The Do’s and Don’ts of Using Social Media in Workplace Investigations

By Josh Young Sep 15, 2016

social media workplace investigations2

Over the past few years, social media platforms have grown to become a larger presence in our day-to-day lives, and with so much information readily available online, investigators have begun taking advantage of these sites to obtain data that previously would have been unavailable.

According to a survey conducted by the International Association of Chiefs of Police, 88.7 percent of law enforcement agencies use social media sites in their criminal investigations.

Similarly, corporations have started pulling data from online sources to support legal and civil actions. Back in 2011, in the landmark case of Zimmerman vs. Weiss Markets, Inc., a U.S. court ordered a private citizen to provide access to his personal social media accounts to the company he was suing.

The business that was being sued used photographic evidence available in the complainant's Facebook profile to prove that his claims of a permanently debilitating injury were "overstated."

While publicly-posted social media records can help speed along workplace investigations, businesses need to proceed cautiously. In recent years, several new laws have been passed to protect online privacy with many of these rules focused specifically on limiting employer access to the online presences of employees.

With federal regulations anticipated in the near future, the privacy landscape will continue to shift, and you should definitely keep a close watch.

At the same time, with so much of our lives happening online, the likelihood of inappropriate behavior occurring in a virtual space outside of your company's control will only increase. Rather than waiting for an online harassment complaint or damaging post to occur, you should be proactive and begin protecting your company now.

What Can Employers Do?

Know the law

Back in 2012, Maryland, Illinois and California were the first states in the country to pass legislation that limited the types of personal electronic account information – particularly social media passwords – that employers could request. Since then, 22 additional states have passed similar privacy laws.

These rules can vary considerably from state to state. In New Jersey, merely looking over the shoulder of an employee while they access a social media account can be considered a violation, while in New Mexico, restrictions apply only to applicants and not to active employees.

With federal regulations anticipated in the near future, the privacy landscape will continue to shift, and you should definitely keep a close watch.

Create a social media policy

Draft and routinely review policies that relate to any social media accounts operated for business purposes. Make sure that these rules unambiguously identify the ownership of these accounts as well as which employees should have access.

Institute clear content guidelines that outline what topics can and cannot be discussed using these accounts. Establish your company’s right to access any data stored on business-owned IT systems.

If your state allows it, you should draft employee guidelines and conduct codes to cover work-related misconduct that might involve an employee’s personal online accounts.

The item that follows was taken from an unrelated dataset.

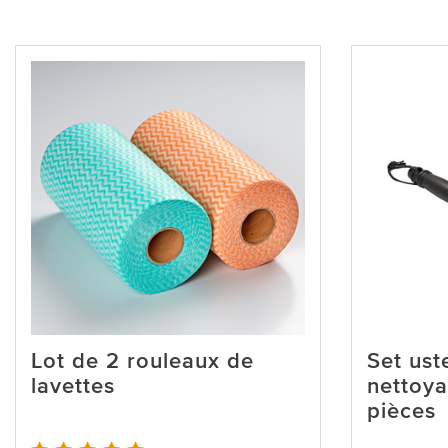
Lot de 2 rouleaux de
Set ust
lavettes
nettoya
pièces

Offer specific examples of prohibited conduct, such as sending harassing messages through social media sites or sharing confidential information or trade secrets through personal accounts.

Require that employees obtain prior written authorization before posting to social media sites in a manner that would imply that they are speaking on behalf of the company.

Educate your staff

From auditors to IT technicians, any personnel involved with an internal investigation should be familiar with local privacy regulations and receive proper business ethics training. Even if a request for account access is entirely benign, such as searching for the source of a malware infiltration, this action could violate state law. Similarly, having an investigator create a fake account to "friend" an employee under investigation will likely result in unusable evidence.

What Can't You Do?

Stifle free speech

When constructing these social media policies, be mindful of federal guidelines that protect employee speech. According to the National Labor Relations Board, you should avoid any policies that relate to employee discussions focused on wages or working conditions.

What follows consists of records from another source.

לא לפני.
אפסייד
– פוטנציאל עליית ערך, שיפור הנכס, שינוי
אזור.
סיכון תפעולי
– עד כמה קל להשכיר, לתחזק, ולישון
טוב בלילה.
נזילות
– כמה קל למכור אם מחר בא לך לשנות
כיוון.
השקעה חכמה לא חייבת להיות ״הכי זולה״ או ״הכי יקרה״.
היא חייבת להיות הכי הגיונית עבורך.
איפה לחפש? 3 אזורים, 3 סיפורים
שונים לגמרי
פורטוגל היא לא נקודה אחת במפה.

While a single complaint or comment by an employee may not be protected, that same exact statement could be protected when part of a larger discussion.

Ignore online harassment

If one of your employees engages in inappropriate online behavior of any kind, conduct a full investigation. While you should be mindful of any state privacy laws, most of these regulations include exceptions for illegal activity such as trade secret violations, discrimination and harassment.

The Next Step

Balancing the needs of your investigation with the rights of employees and accompanying privacy laws can and will be challenging.

Even when records can be requested legally, local regulations might place limits on when and how you can access this data. Take your time, and seek expert advice and legal counsel where appropriate.